=== Required work ===
Which of the lines below contain the word "urban"? Copy out each one you pick.

··········

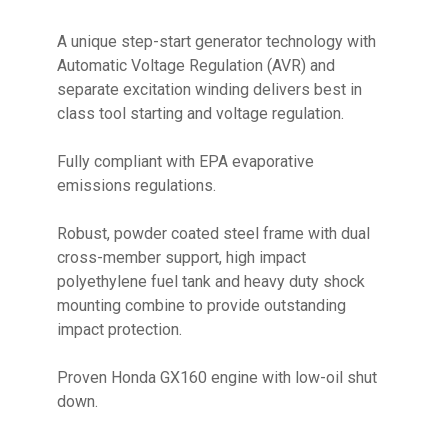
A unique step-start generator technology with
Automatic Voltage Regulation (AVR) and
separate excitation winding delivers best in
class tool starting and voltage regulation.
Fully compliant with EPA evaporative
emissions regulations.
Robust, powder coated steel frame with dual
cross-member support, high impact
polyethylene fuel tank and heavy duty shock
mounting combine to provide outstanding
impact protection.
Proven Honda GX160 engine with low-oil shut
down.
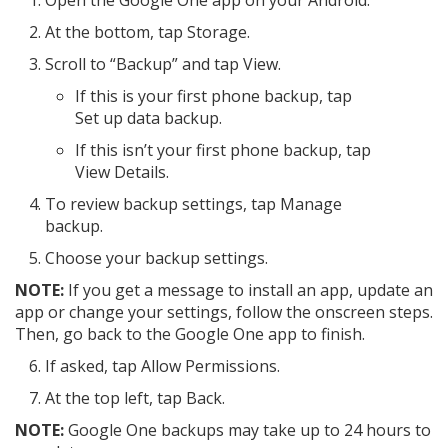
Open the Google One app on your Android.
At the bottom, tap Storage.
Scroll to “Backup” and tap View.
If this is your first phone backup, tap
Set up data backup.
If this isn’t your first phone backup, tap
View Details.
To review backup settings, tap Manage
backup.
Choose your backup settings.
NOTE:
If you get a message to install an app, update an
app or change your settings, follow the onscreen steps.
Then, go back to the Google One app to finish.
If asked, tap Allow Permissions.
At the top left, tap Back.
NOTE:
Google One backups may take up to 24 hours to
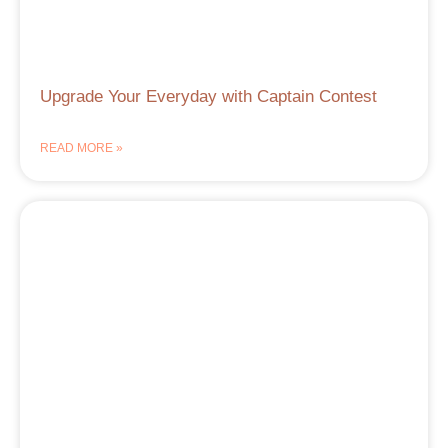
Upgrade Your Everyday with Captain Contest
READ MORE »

··········

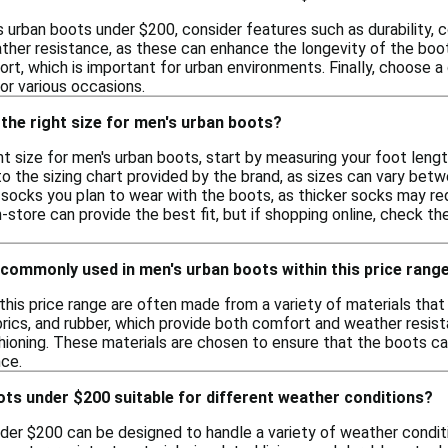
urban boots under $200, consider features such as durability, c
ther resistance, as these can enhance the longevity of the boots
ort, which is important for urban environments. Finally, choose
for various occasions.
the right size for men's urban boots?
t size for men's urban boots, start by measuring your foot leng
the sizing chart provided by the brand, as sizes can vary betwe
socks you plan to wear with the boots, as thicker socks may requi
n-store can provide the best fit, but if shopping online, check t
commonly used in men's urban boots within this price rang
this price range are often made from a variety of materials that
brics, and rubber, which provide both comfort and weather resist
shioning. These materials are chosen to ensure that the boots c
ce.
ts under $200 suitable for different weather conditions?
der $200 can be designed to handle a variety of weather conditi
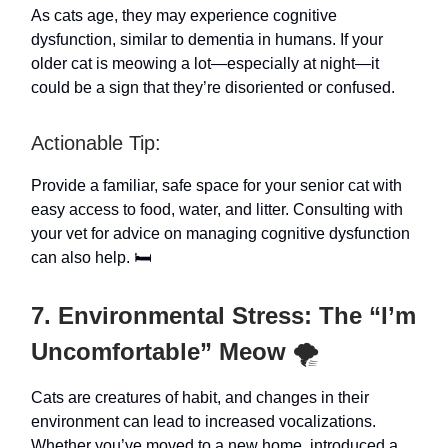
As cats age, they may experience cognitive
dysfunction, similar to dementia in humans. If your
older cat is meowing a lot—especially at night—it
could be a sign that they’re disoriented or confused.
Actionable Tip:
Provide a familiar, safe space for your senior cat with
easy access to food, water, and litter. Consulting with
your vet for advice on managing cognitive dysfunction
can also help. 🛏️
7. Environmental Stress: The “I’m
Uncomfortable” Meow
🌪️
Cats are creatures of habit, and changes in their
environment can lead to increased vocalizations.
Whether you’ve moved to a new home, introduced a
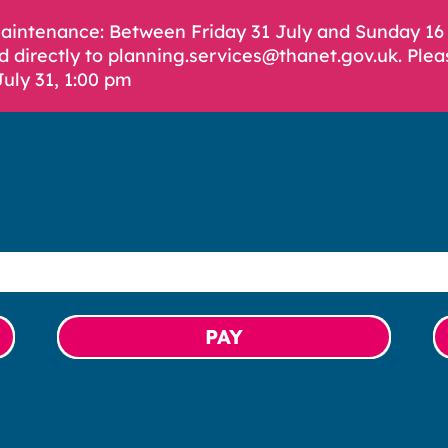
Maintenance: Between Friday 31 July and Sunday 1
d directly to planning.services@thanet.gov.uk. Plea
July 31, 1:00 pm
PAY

··········

=== Problem solution ===
urban boots under $200, consider features such as durability, c
ort, which is important for urban environments. Finally, choose
the right size for men's urban boots?
t size for men's urban boots, start by measuring your foot leng
commonly used in men's urban boots within this price rang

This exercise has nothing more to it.